Poi ho incontrato anche il mio professore di laurea che mi ha visto con il mio taccuino che non è un taccuino, è un blocchetto di fogli spiegazzati, un po’ unti e sgualciti, e impietosito e un po’ schifato anche, mi ha regalato una moleskine. Ora devo passare tutti i miei appunti dal blocchetto alla moleskine, sennò quando mi rivede si offende. Mannaggia.

Oggi è pasqua, mi trovo nel rifugio toscano perché se ogni due giorni non prendo un treno che mi prosciuga delle forze e della volontà, allora non sono contenta. Ho preso pure la multa, credo di essere una delle poche persone che riescono a prendere la multa pur avendo comprato il biglietto. E’ stato un viaggio bellissimo. Martedì torno a Roma, mercoledì vedrete che già dovrò tornare su a Venezia.

Perdonate lo sfoghetto, già mi sento meglio. E buona pasqua. Un giorno mi spiegate perché si fanno gli auguri di pasqua.

COMPITO DA SVOLGERE
Riporta fedelmente dal brano tutto il testo compreso fra "Poi ho incontrato" e "su a Venezia.", incluse queste parole.

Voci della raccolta
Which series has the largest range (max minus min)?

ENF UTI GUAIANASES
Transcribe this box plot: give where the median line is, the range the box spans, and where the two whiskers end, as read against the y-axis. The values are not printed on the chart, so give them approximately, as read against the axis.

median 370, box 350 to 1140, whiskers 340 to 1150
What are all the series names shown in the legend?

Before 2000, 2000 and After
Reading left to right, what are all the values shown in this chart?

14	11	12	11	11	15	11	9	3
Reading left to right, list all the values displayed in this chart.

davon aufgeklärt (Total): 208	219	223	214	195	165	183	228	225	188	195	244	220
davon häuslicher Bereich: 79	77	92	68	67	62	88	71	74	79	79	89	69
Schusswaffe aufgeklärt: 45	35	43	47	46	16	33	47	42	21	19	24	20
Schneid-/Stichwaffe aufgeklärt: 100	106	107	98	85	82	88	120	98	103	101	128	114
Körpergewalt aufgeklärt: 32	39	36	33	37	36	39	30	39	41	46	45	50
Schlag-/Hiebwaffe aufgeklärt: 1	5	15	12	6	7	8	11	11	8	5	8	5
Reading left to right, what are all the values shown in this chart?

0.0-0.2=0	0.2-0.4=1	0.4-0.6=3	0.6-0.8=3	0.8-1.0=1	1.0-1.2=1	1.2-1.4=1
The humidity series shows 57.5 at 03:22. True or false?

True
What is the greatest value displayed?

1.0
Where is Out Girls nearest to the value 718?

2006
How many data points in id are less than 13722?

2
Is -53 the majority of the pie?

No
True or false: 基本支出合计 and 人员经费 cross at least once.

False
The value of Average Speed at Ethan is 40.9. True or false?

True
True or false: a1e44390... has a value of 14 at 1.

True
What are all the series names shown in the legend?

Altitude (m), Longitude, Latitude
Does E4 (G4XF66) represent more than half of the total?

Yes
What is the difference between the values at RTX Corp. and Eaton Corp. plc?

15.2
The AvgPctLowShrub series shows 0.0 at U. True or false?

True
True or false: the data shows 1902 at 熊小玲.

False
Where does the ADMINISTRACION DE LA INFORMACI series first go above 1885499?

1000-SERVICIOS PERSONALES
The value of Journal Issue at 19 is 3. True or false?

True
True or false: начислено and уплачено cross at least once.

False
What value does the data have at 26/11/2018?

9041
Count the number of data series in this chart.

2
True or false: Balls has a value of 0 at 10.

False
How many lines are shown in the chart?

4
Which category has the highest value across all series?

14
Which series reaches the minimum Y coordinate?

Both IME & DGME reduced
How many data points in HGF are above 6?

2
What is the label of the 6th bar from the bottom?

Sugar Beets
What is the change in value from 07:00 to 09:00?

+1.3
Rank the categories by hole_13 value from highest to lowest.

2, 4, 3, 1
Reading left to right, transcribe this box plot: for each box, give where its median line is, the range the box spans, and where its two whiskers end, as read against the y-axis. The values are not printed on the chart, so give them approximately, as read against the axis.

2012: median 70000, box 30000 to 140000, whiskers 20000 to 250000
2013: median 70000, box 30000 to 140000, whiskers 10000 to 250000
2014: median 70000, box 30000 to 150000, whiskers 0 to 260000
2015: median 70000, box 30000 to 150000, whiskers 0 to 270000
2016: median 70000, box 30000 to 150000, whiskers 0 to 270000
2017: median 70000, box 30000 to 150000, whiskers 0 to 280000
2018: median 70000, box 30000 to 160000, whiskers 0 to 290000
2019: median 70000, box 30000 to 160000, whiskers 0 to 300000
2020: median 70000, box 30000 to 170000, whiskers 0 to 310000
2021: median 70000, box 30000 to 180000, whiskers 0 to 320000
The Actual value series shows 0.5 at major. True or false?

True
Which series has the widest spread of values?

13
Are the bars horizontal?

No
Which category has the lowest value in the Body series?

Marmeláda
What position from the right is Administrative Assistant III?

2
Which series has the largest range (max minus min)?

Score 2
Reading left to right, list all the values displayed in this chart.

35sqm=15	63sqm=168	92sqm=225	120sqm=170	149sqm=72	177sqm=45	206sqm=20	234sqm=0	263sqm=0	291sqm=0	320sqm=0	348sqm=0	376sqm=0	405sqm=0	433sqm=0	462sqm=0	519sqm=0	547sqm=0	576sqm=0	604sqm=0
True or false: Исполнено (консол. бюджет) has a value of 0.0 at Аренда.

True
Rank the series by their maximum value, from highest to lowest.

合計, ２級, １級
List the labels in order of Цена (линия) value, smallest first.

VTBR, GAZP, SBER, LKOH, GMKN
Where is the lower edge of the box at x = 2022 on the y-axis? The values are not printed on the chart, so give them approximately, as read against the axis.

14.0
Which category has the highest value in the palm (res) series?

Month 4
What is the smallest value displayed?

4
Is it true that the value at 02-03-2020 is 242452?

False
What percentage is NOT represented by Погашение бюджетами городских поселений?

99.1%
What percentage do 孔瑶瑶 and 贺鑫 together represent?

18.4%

RISPOSTA ATTESA
Poi ho incontrato anche il mio professore di laurea che mi ha visto con il mio taccuino che non è un taccuino, è un blocchetto di fogli spiegazzati, un po’ unti e sgualciti, e impietosito e un po’ schifato anche, mi ha regalato una moleskine. Ora devo passare tutti i miei appunti dal blocchetto alla moleskine, sennò quando mi rivede si offende. Mannaggia.

Oggi è pasqua, mi trovo nel rifugio toscano perché se ogni due giorni non prendo un treno che mi prosciuga delle forze e della volontà, allora non sono contenta. Ho preso pure la multa, credo di essere una delle poche persone che riescono a prendere la multa pur avendo comprato il biglietto. E’ stato un viaggio bellissimo. Martedì torno a Roma, mercoledì vedrete che già dovrò tornare su a Venezia.